7. Algae facades produce biomasses
Houses can be retrofitted to provide at least enough energy for themselves. The Bio Intelligence Quotient House, which has been operational in Hamburg for a year, demonstrates how this can work.

It is the first building in the world with a bioreactor for a facade. On two sides of the building there are glass walls filled with micro-algae and water. The micro-algae produce usable warmth and biomass from the photosynthesis of sunlight.

Even more is possible with the algae house. Researchers want to use hydrothermal conversion to generate natural gas and hydrogen from the algae biomass. Fuel cells make it possible to gain electricity, heat, and the carbon dioxide the algae need. The result would be fully energy-independent houses.

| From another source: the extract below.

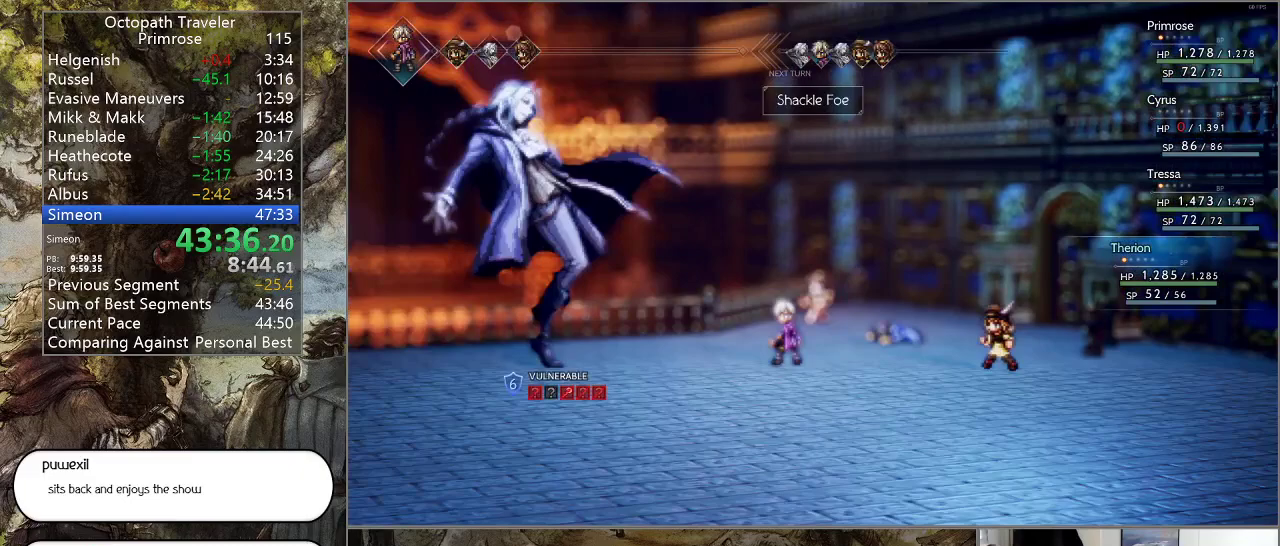
{"buttons": [], "left_stick": "center", "right_stick": "center", "events": [[33, "CROSS", "down"], [167, "CROSS", "up"]]}
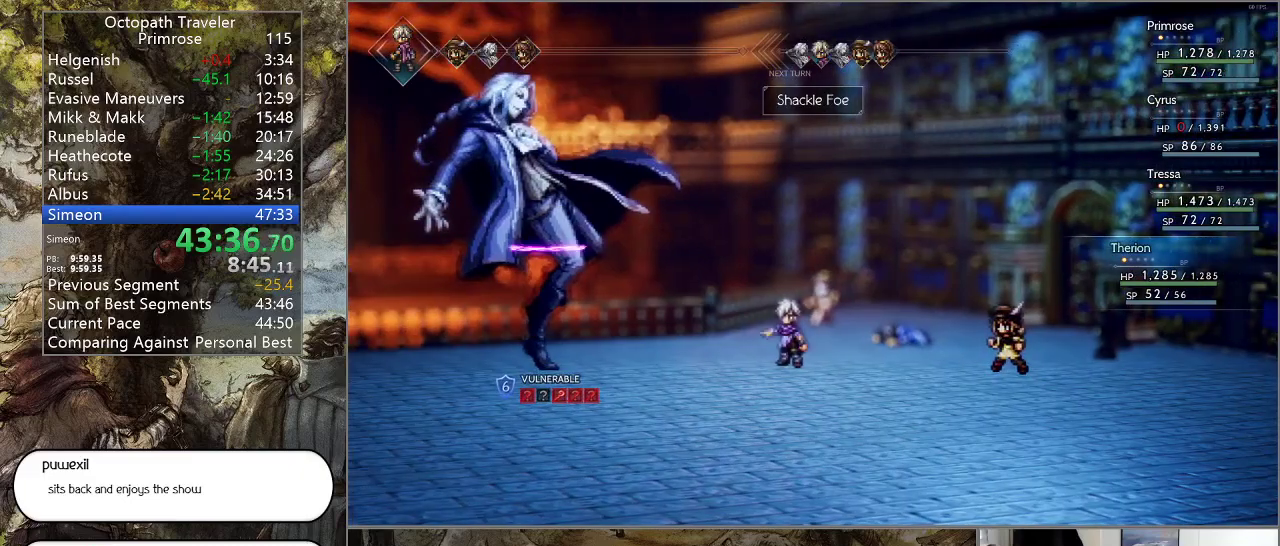
{"buttons": [], "left_stick": "center", "right_stick": "center", "events": []}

Between the heat protection glass outside and the layer of algae, solar cells could also be incorporated. They would let the red light that algae need through and turn the energy into electricity.

8. Window panes deliver solar energy
Manufacturers can now integrate solar cells into window panes. Largely transparent modules are necessary for this to let in enough daylight.

Scientists at Michigan State University in East Lansing are now developing special foil that concentrates light coming through the panes on a solar cell. The foil contains organic salts that transform ultraviolet and infrared light into invisible light on another wavelength that the solar cells then transform into electricity.

Effectiveness is only around 1%, but up to 7% should eventually be possible.

9. Energy from scattered drops
Energy is being produced by a very special wind turbine developed by researchers at Delft University of Technology in the Netherlands.

The turbine is comprised of a frame on which numerous thin tubes have been mounted horizontally. Nozzles produce a continuous supply of positively charged drops of water.

If the wind blows, electrons in the frame produce electricity that feeds into the general power grid.

10. Wind turbines make use of drafts
The installation on the Bahrain World Trade Center is particularly spectacular as far as wind turbines mounted on buildings go. Three turbines 29 meters in diameter have been mounted between the building’s two high-rise towers.

The towers are elliptical, which increases the speed of the coastal winds that pass between them.

The three turbines produce 225 kilowatt hours of energy and should cover about a third of the building complex’s electricity needs.